The forecasts by a growing number of private economists have raised speculation that Seoul may be compelled to downgrade its annual growth estimate -- a tell tale sign of things not going to plan.
Skeptics said that Asia‘s fourth largest economy is further encumbered by a possible outflow of foreign capital and a high degree of household debt going into the second half that may fuel downside risks.
Household debt rose 8 percent on-year to 1,468 trillion won (US$1.34 trillion) in the first quarter, with the widening gap in key rates between South Korea and the United States causing worries about capital leaving the country.
Assessments by foreign and domestic investment banks and think tanks showed South Korea’s average growth hovering around 2.9 percent this year with some, like ING Group, estimating expansion to fall off to just 2.6 percent.
Private South Korean think tanks like the Hyundai Research Institute (HRI), the LG Economic Research Institute, and the Korea Economic Research Institute are forecasting 2.8 percent growth, while the Korea Development Institute (KDI) is estimating 2.9 percent.
The most worrisome aspect of the data has been the weak job market -- an average of 149,000 jobs were created on a monthly basis in the January-May period. This is the lowest tally since the first five months of 2009, when Seoul was still reeling with the aftermath of the global financial crisis. At the time, there were 172,000 new jobs.
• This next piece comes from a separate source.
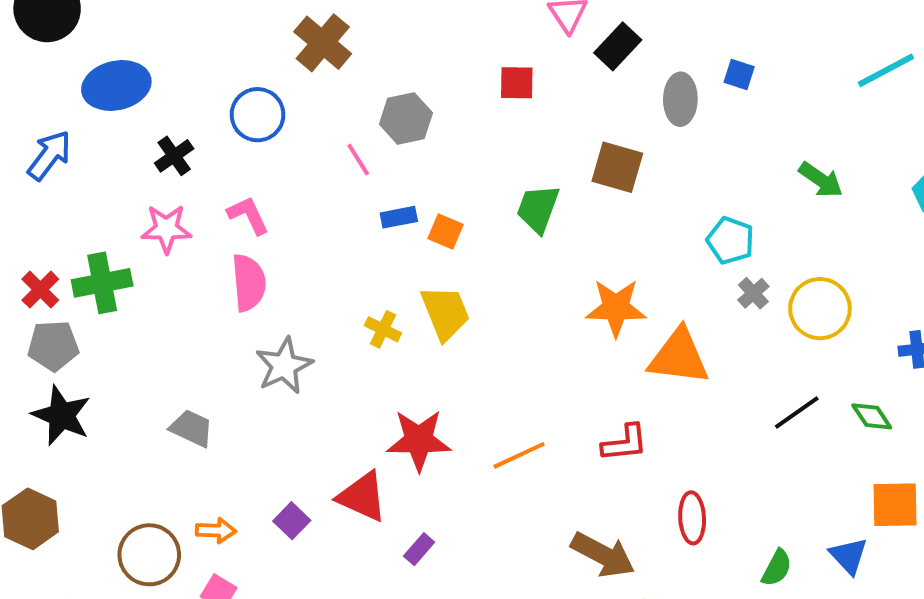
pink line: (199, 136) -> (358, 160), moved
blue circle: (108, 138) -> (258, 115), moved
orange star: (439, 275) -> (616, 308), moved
In addition, the latest industrial output data for May showed business investment contracting for three months in a row and consumption remaining in negative territory for two months, a clear sign that the economy is not doing well.
Observers, moreover, said a possible trade war between the United States and leading economies like China and the European Union is expected to pose fresh problems. Countries setting up barriers can be very detrimental to trading nations such as South Korea that need overseas markets to generate growth.
“The government got approval for the 3.83 trillion won extra budget two months ago yet domestic spending and job creation remains weak, and with the potential trade dispute on the horizon, the country attaining 3 percent growth this year may become more difficult,” said Kim Jung-sik, a professor of economics at Yonsei University.
He further said there is a need to keep tabs on interest rate rises in the United States and China in the coming months since such developments could destabilize the financial market.
Reflecting this, foreign investors have sold more than 4.05 trillion won worth of local stocks more than they bought this year, which has played a part in the KOSPI, the country‘s main bourse, falling to around 2,300 from a high of 2,600.
Reflecting such trends, Joo Won a senior research fellow at HRI said the rise of household debt and those taken out by self-employed businesses could pose complications in the remaining months of the year. He added that the job market is not looking good at the moment and that Seoul may have to consider asking parliament for an even larger supplementary budget to keep the country’s growth momentum going.